As the director, Shutt is aiming to promote wildlife conservation through photography and educational community outreach. While rehabilitation is essential to keeping orphaned and injured foxes and kits alive, photography also contributes greatly to that cause through awareness, Shutt says. Intimate wildlife photography can give people an understanding that they otherwise wouldn’t have about the teeming wildlife right in their backyards.
Shutt’s been doing everything from photographing resident foxes around Baton Rouge to going door-to-door helping educate residents who have discovered fox families living underneath their homes.
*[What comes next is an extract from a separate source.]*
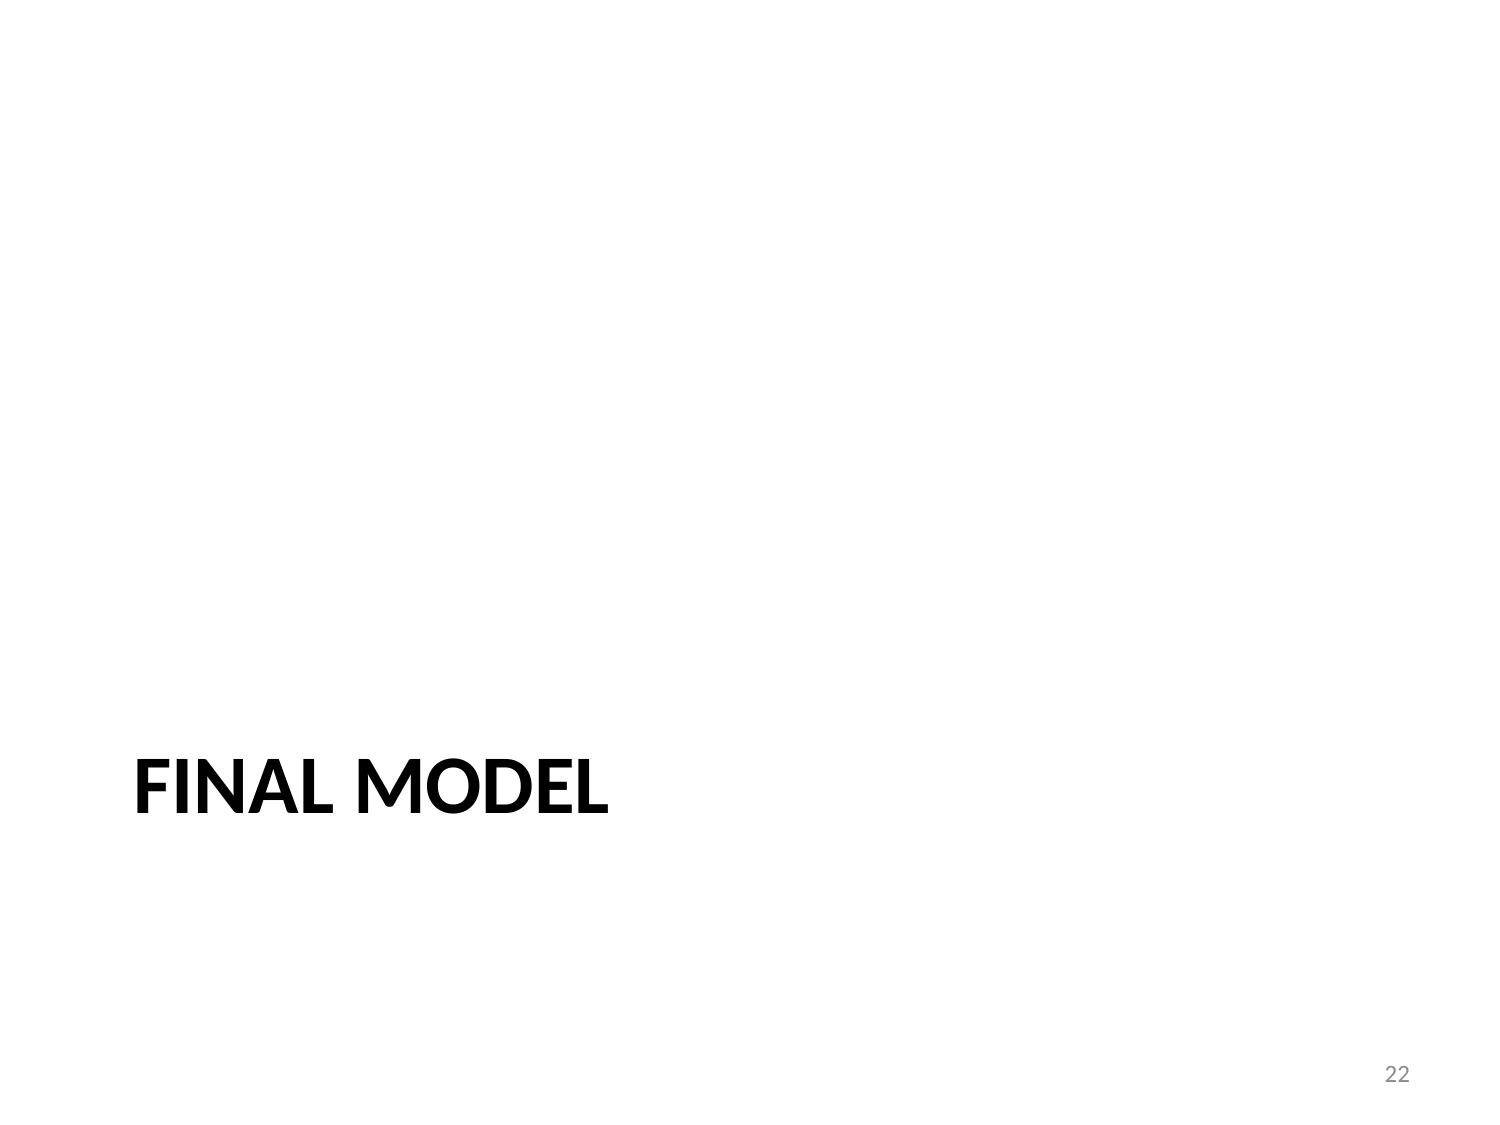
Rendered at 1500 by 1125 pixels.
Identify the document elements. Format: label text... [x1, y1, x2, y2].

title Final Model [118, 722, 1394, 947]
slide_number 22 [1074, 1042, 1425, 1103]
“Animals are not these ferocious beasts that want to hurt us,” she says. “I’m not trying to anthropomorphize them or put human qualities in them, but they absolutely have personalities and interact with each other in emotional ways.”
It’s been 10 years since that red fox and her kit near the LSU lakes changed Shutt’s trajectory. She pushes on with The Canid Project, her way of trying to give back to them the only way she can: creating a distinctive new wave of conservation for the state.
Those foxes took hold of her spirit that spring day. They’ve yet to let go.
IF YOU SEE A FOX
• Give it ample space. They can be curious but are rarely aggressive unless threatened. It’s a wild animal, after all.
• Don’t try to feed foxes. They hunt for food—usually small rodents—and putting out food only attracts other wild animals.
• Keep your pets on leashes or in secured enclosures. Close openings under porches or sheds, where foxes might make a home.